Katastrophale Lage als Abschreckung?

Laut UNO-Flüchtlingshochkommissariat (UNHCR) leben in ganz Griechenland rund 4000 unbegleitete minderjährige Migranten. Auf den Inseln Samos, Lesbos, Chios, Leros und Kos sollen es rund 1800 sein. Gut 40 Prozent aller ankommenden Migranten sind Kinder, wie es vom UNHCR heißt - allein in diesem Jahr waren demnach rund 28.000 Kinder und Jugendliche unter den Migranten.

Regierungschef Mitsotakis hatte bereits im September an die EU-Staaten appelliert, zumindest Kinder aufzunehmen. Die Problematik konnte bisher auch der neue konservative Premier nicht in den Griff kriegen. Helfer mutmaßen, die Regierung belasse die Situation auf den Inseln absichtlich so schlecht, um weitere Migranten abzuschrecken.
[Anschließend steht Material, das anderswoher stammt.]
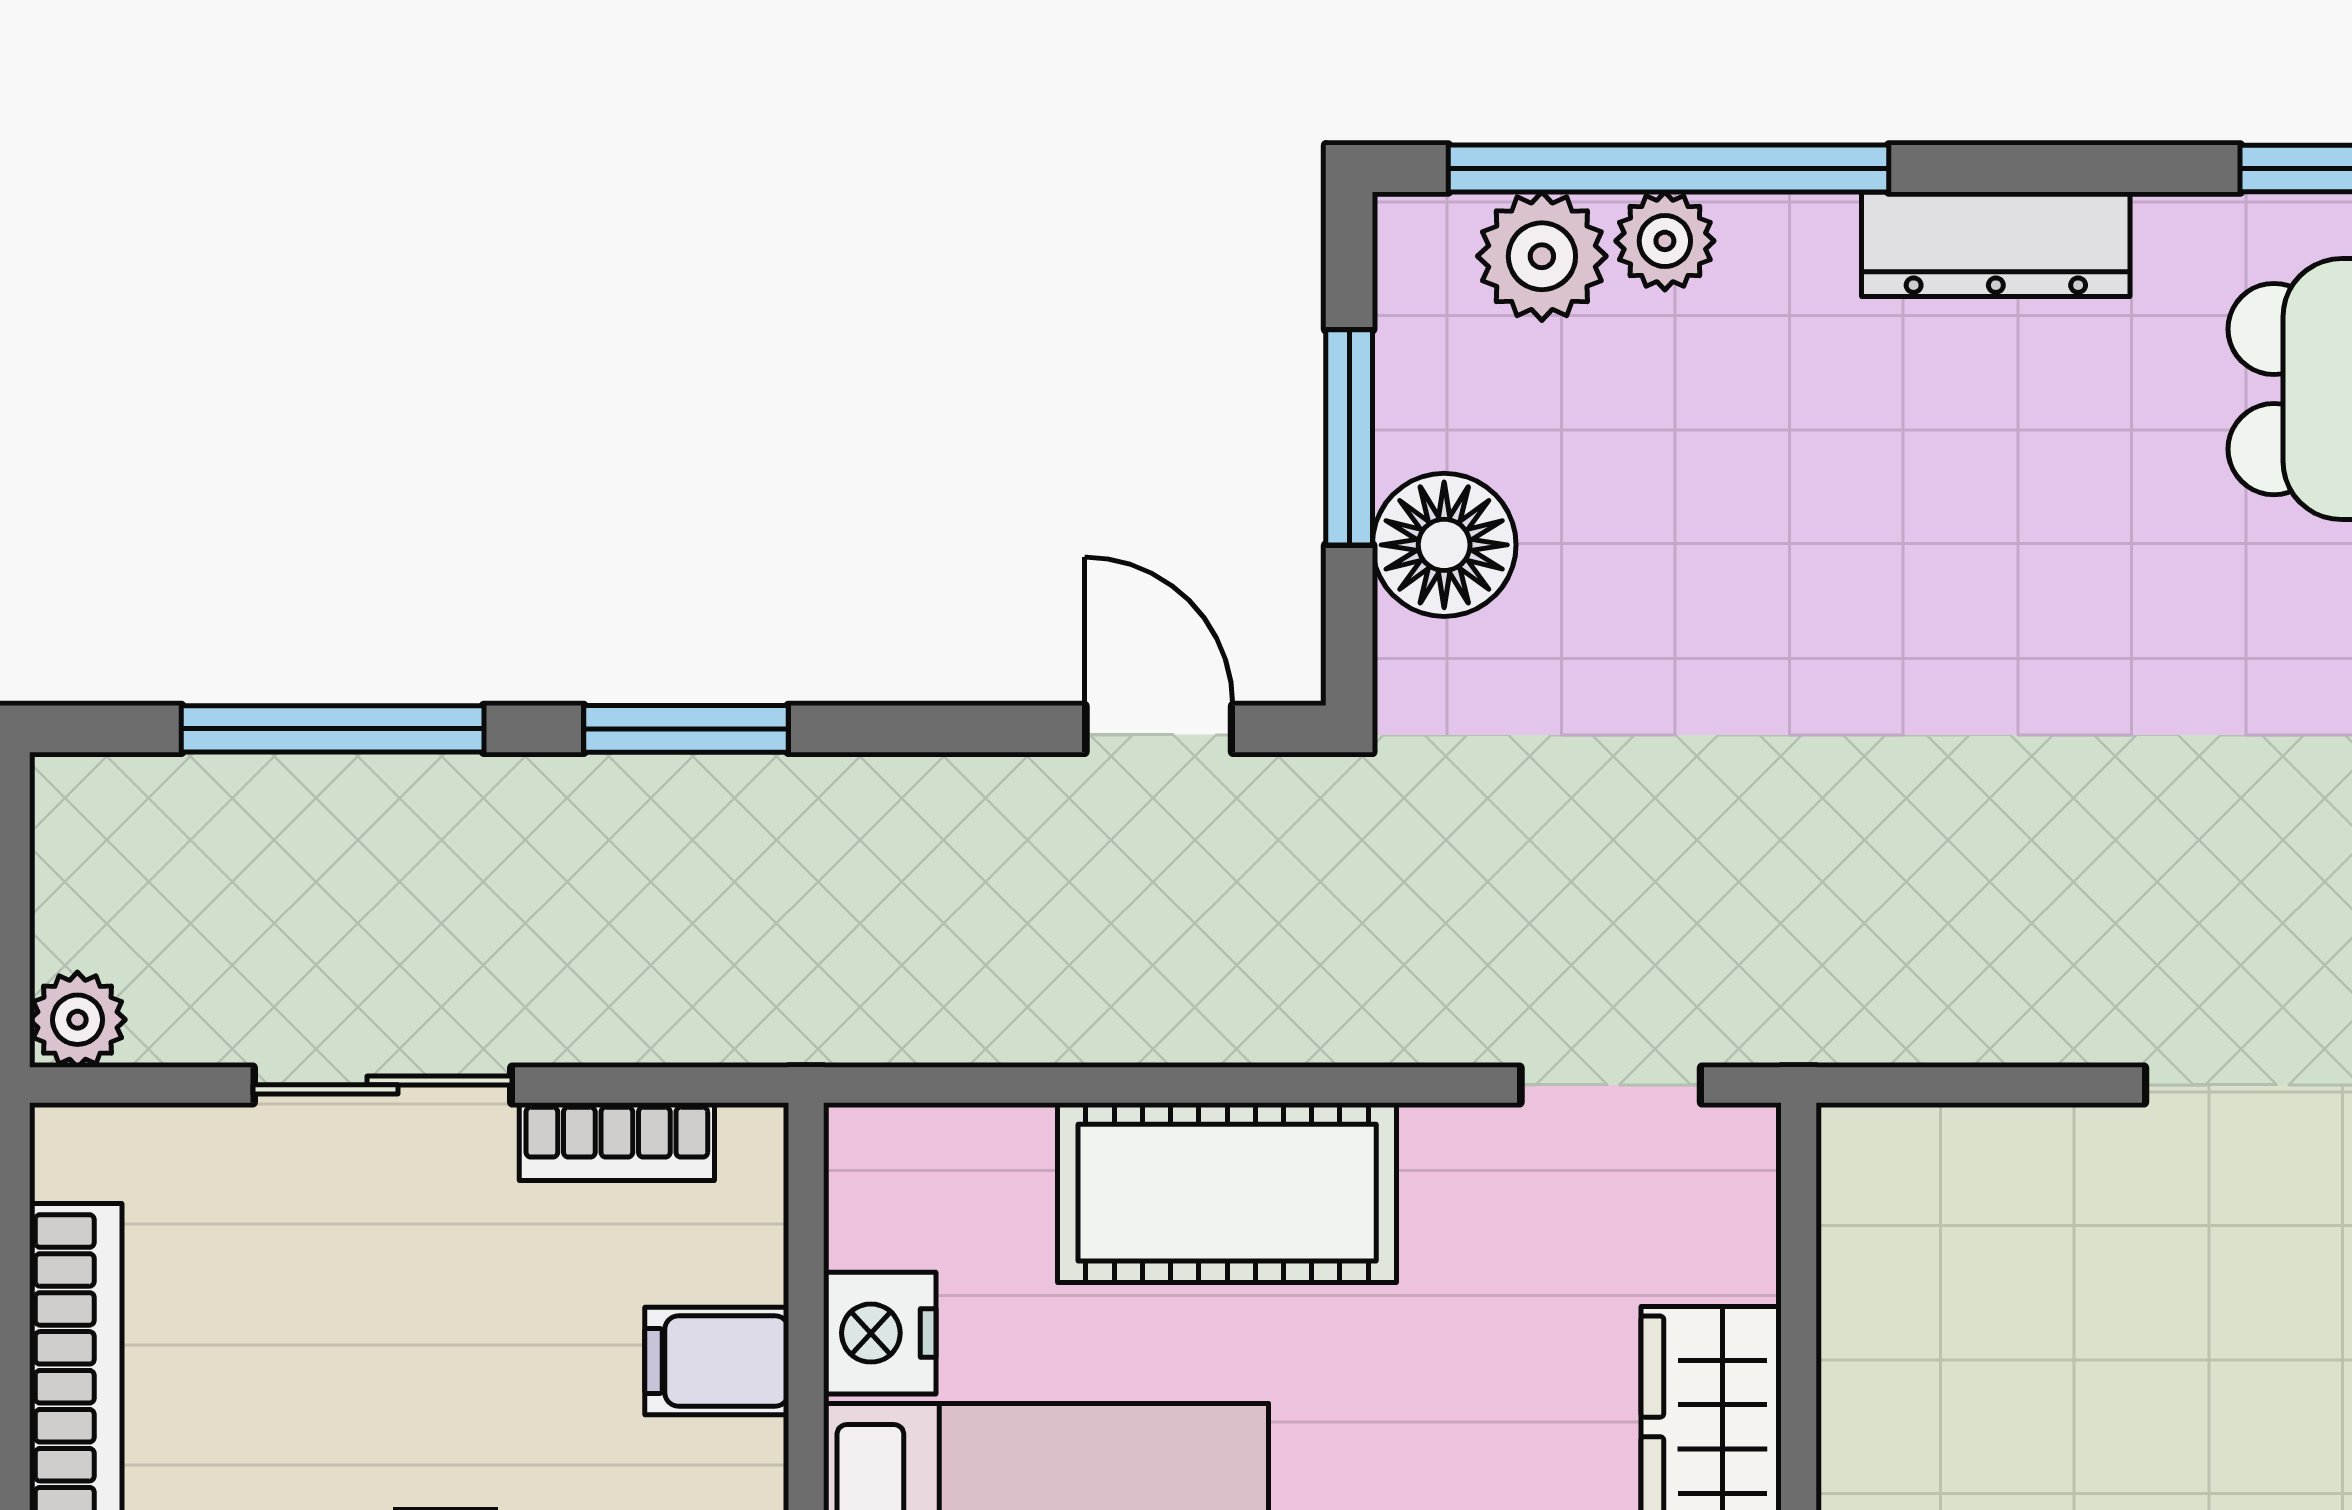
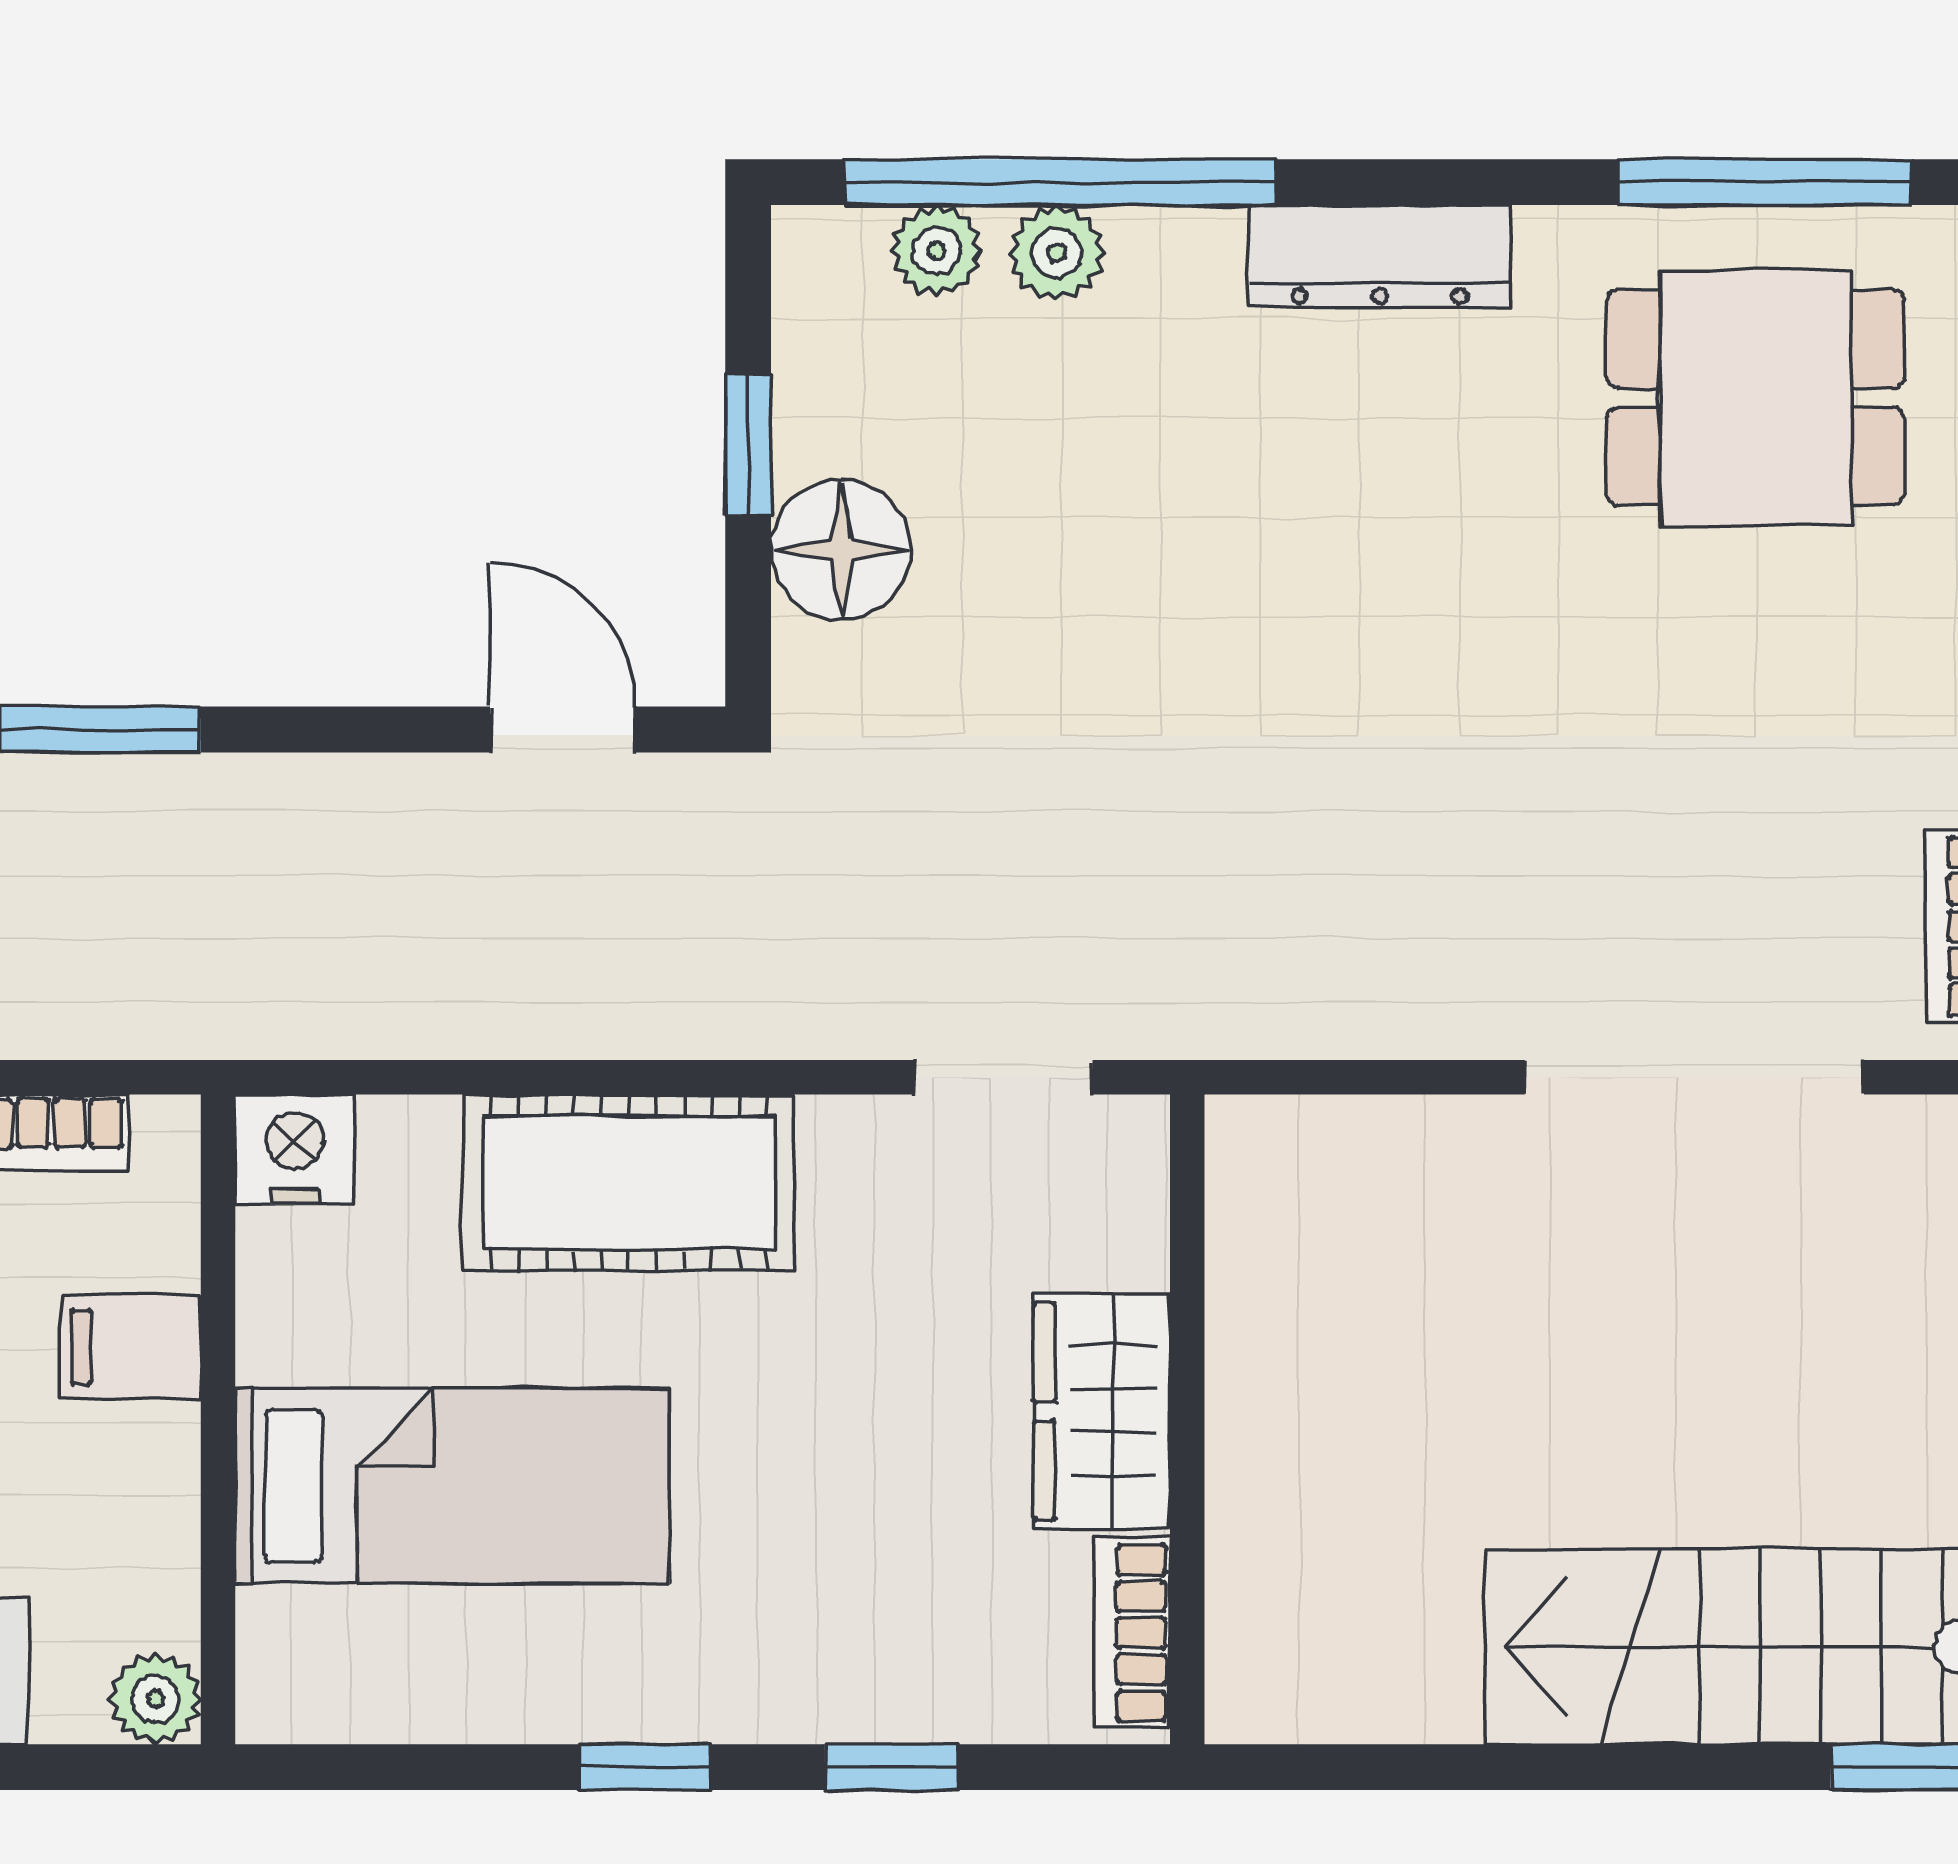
plant: (1542, 256) -> (936, 251), width x0.73, depth x0.73
window: (1349, 437) -> (748, 445), width x0.67
nightstand: (880, 1333) -> (295, 1149), moved, turned 90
Athen hingegen kritisiert die mangelnde Solidarität der EU-Mitgliedsstaaten, die sich weigern, Flüchtlinge aufzunehmen.

Nach wie vor mangelt es auf den Inseln außerdem an Fachpersonal und Übersetzern bei der Bearbeitung der Asylanträge, weshalb die Migranten zum Teil länger als ein Jahr auf den Inseln ausharren, während immer neue Migranten von der Türkei übersetzen. Lag die Zahl der Migranten im April 2019 noch bei rund 14.000, ist sie seither auf fast 42.000 gestiegen, heißt es beim griechischen Bürgerschutzministerium.

Angst vor Gefängnissen und „Flüchtlingsinseln“

Konkret bedeutet das, dass die Aufnahmelager auf den Inseln heillos überfüllt sind. So leben etwa auf Samos knapp 7.00 Flüchtlinge und Migranten in und um ein Lager, das über gerade mal 648 Plätze verfügt. Auf Lesbos beträgt die Kapazität 2840 Plätze, die Zahl der Migranten beläuft sich laut griechischem Bürgerschutzministerium aktuell auf 18.620 Flüchtlinge und Migranten - und jeden Tag kommen neue hinzu.
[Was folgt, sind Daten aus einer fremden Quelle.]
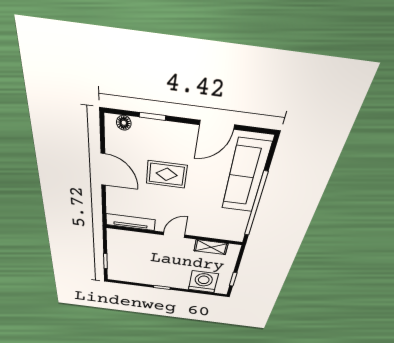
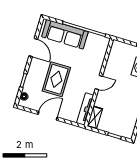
rug: (167, 174) -> (56, 79), width x1.36, depth x1.43
door: (174, 235) -> (99, 82), swing flipped
shelving: (211, 247) -> (95, 117), moved

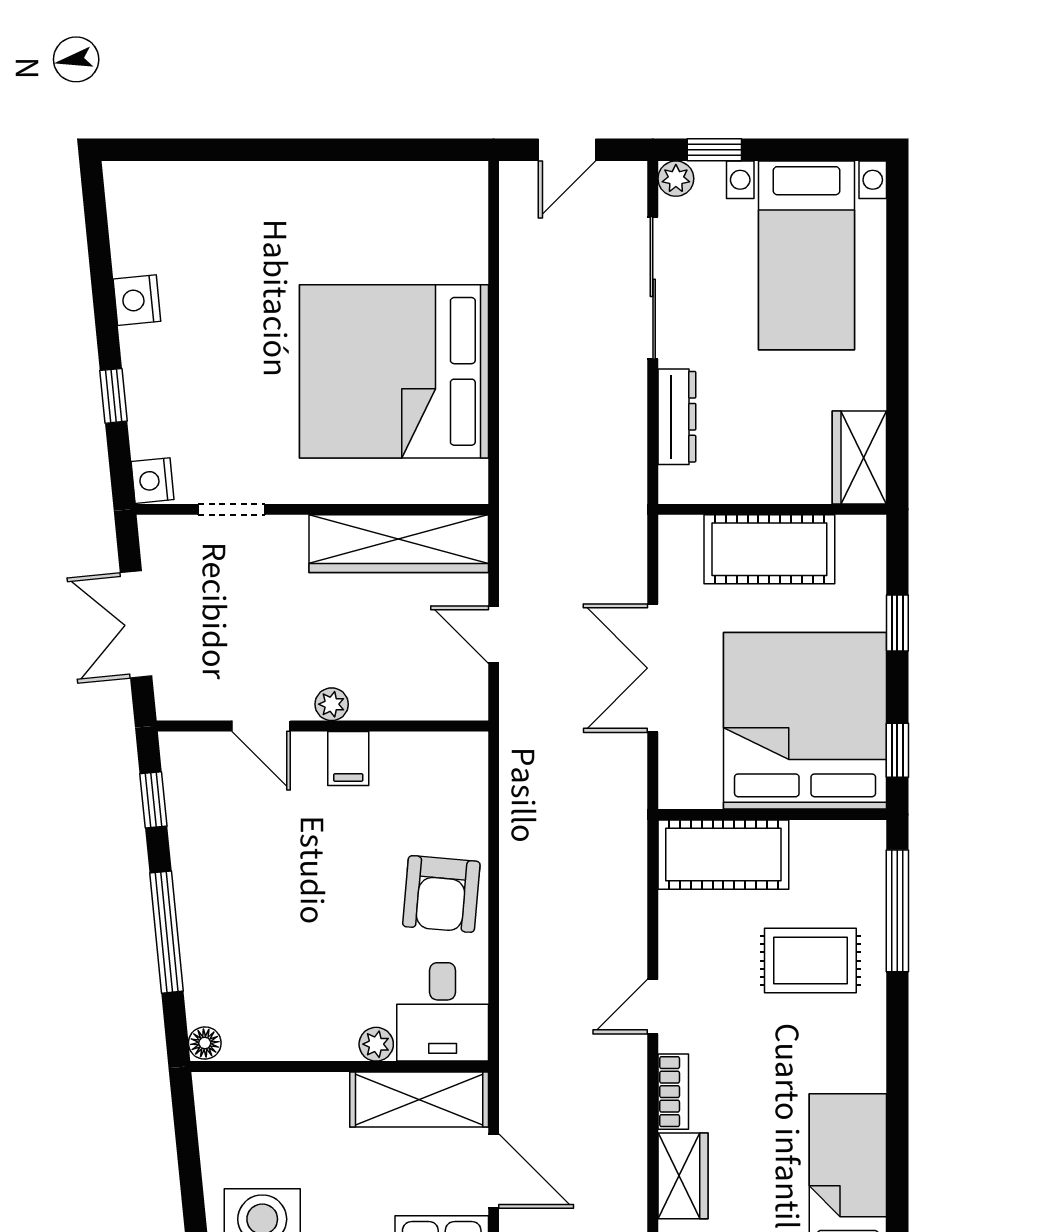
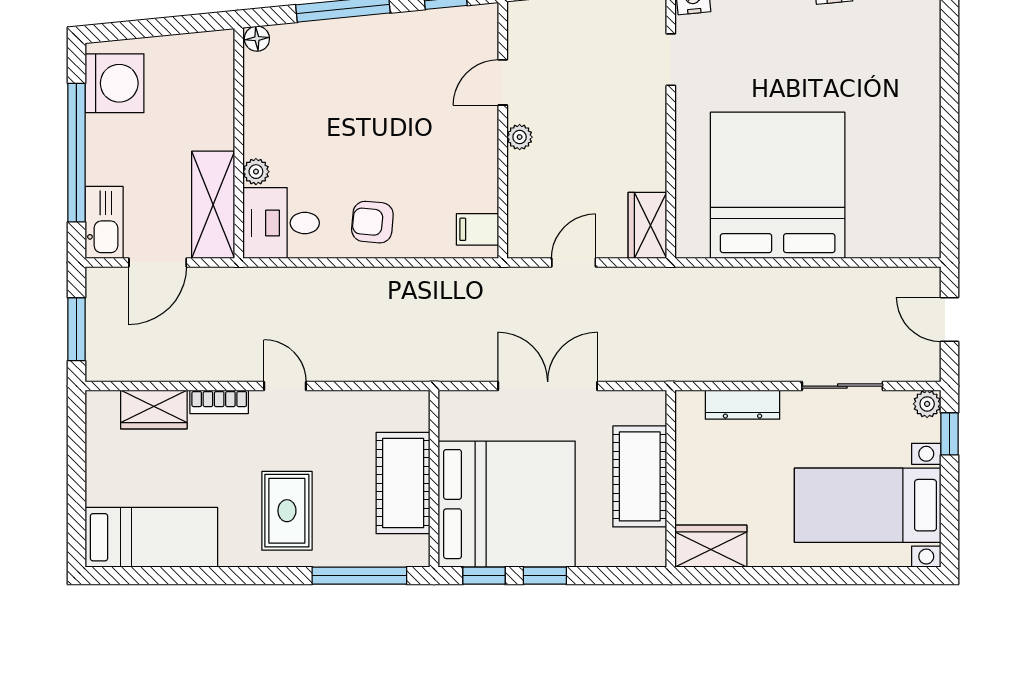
sliding door: (653, 288) -> (842, 386), width x0.73
wardrobe: (399, 544) -> (647, 225), width x0.48, depth x0.85
window: (897, 623) -> (545, 576), moved
filing cabinet: (348, 758) -> (478, 229), moved
cot: (723, 855) -> (403, 483), moved
armchair: (441, 894) -> (372, 222), width x0.72, depth x0.72
rug: (810, 961) -> (287, 511), moved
Premier Mitsotakis hatte deshalb angekündigt, viele jener Menschen von den Inseln zu holen, die gute Aussichten auf Asyl haben. Gleichzeitig sollen die bestehenden Lager aufgelöst und neue, geschlossene Lager gebaut werden. Dieser Plan stößt jedoch bei Hilfsorganisationen und der Inselbevölkerung auf Kritik und Gegenwehr. Die Helfer warnen davor, die Menschen de facto in Gefängnisse zu sperren. Die Inselbewohner, die ohnehin seit Jahren unter dem Flüchtlingszustrom leiden, haben Angst, dass ihre Heimatinseln durch die neuen Lager langfristig zu "Flüchtlingsinseln" werden.